Previously, retinopathy was detected after patients develop symptoms by which there would have been considerable irreversible retinal pigment epithelium damage. Clinically, this has been described as a typical parafoveal pattern of RPE loss or a Bull’s eye maculopathy. This is usually associated with paracentral visual field loss and typically affects both eyes. Further, a korean study have found pericentral damage in patients of Asian ethnicity. Studies have shown continuation of worsening of visual function in patients with RPE damage for approximately 3 years even after cessation of the drug.

The advent of a plethora of imaging modality such as spectral domain OCT, widefield color fundus photography and fundus autofluorescence now allows pre-symptomatic detection of RPE damage and modifying or cessation of treatment.
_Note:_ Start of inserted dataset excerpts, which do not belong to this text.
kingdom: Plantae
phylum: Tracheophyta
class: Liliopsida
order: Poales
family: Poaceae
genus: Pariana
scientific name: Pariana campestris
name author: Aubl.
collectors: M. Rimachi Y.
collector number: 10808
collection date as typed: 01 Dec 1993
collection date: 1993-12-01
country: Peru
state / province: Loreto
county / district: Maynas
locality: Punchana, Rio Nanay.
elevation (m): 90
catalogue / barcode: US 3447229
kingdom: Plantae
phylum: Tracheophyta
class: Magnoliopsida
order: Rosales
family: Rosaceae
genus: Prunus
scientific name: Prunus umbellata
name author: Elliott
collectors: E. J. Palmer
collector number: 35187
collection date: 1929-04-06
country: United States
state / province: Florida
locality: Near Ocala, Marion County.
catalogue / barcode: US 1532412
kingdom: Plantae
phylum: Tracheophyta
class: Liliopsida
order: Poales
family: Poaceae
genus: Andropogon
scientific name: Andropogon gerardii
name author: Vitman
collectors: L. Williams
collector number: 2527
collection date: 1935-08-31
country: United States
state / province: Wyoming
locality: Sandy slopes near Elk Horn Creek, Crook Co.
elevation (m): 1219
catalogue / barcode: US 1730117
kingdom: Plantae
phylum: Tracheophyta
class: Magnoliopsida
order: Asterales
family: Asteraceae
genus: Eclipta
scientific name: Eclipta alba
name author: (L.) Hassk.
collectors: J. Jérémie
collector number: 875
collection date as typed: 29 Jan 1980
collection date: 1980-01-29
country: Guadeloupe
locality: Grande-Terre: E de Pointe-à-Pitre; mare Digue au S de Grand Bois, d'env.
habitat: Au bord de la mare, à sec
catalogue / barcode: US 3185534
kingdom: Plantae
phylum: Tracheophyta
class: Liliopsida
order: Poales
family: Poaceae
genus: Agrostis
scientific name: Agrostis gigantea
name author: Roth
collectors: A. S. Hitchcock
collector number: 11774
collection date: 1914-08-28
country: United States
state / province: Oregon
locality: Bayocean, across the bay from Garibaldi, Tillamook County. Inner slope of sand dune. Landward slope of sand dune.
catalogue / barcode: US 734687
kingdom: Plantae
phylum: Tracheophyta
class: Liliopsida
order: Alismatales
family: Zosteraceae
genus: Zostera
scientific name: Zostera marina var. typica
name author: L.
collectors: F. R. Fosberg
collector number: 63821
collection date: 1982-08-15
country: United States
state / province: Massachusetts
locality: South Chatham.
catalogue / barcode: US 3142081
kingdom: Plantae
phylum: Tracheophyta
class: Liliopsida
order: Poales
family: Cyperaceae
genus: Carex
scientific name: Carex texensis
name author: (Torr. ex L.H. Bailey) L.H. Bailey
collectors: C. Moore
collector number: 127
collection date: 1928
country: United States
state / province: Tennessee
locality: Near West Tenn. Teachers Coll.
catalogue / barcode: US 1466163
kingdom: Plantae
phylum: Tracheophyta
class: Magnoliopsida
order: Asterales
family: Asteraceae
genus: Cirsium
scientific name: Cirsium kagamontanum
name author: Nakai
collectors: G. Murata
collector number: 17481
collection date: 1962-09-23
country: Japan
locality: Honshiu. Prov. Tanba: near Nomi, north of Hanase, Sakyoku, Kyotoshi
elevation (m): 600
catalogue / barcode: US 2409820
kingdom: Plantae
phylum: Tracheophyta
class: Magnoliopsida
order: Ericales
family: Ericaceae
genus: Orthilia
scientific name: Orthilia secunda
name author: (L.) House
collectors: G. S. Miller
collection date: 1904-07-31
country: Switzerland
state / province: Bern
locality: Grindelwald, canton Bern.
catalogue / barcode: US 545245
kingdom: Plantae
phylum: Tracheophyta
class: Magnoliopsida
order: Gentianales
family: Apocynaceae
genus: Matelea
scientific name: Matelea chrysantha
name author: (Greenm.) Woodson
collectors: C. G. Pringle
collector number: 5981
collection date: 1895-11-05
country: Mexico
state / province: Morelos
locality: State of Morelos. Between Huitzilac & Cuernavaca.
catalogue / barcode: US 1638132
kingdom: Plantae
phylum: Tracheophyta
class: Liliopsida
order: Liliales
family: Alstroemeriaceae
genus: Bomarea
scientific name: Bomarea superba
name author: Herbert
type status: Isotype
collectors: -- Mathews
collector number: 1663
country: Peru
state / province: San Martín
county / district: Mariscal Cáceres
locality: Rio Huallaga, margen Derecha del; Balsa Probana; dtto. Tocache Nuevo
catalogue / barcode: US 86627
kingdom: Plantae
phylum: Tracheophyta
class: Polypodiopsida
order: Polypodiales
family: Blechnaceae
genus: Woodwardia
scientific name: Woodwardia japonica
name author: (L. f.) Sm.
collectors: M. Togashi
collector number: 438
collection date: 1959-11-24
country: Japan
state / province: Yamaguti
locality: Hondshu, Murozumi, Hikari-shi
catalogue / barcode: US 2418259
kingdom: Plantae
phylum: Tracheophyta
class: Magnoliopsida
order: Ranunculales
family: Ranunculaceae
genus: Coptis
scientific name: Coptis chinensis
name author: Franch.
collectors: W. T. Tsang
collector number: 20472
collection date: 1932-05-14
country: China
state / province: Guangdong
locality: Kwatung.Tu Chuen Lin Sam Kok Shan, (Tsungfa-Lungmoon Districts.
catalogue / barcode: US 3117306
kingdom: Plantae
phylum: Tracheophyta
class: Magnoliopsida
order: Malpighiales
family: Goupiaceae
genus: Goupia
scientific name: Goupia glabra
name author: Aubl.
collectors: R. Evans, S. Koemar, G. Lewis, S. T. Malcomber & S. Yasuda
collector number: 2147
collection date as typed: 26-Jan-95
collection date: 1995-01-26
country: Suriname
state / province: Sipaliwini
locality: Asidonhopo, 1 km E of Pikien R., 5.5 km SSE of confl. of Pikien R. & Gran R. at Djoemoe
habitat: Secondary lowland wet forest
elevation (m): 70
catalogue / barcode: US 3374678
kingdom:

Early diagnosis will hence limit the progression of debilitating visual field loss. The main aims of conducting any monitoring program is not to prevent hydroxychloroquine retinopathy, but to detect the earliest definitive signs of pre-symptomatic toxicity. This will help facilitating the informed decision making process between patients and prescribing physicians on available treatment options as well as the risks and benefits. Indirectly, this will decrease the proportion of avoidable visual damage in this subgroup of patients.

OCT imaging of thining of the parafoveal region- bull’s eye maculopathy

Chloroquine is associated with a higher prevalence of toxic retinopathy when compared to hydroxychloroquine; and is used rarely in clinical practice. Guidance on safe dosing suggests a dose of less than 2.3 milligrams per kilogram per day for chloroquine. Because of the higher risk of retina toxicity, patients should be screened annually.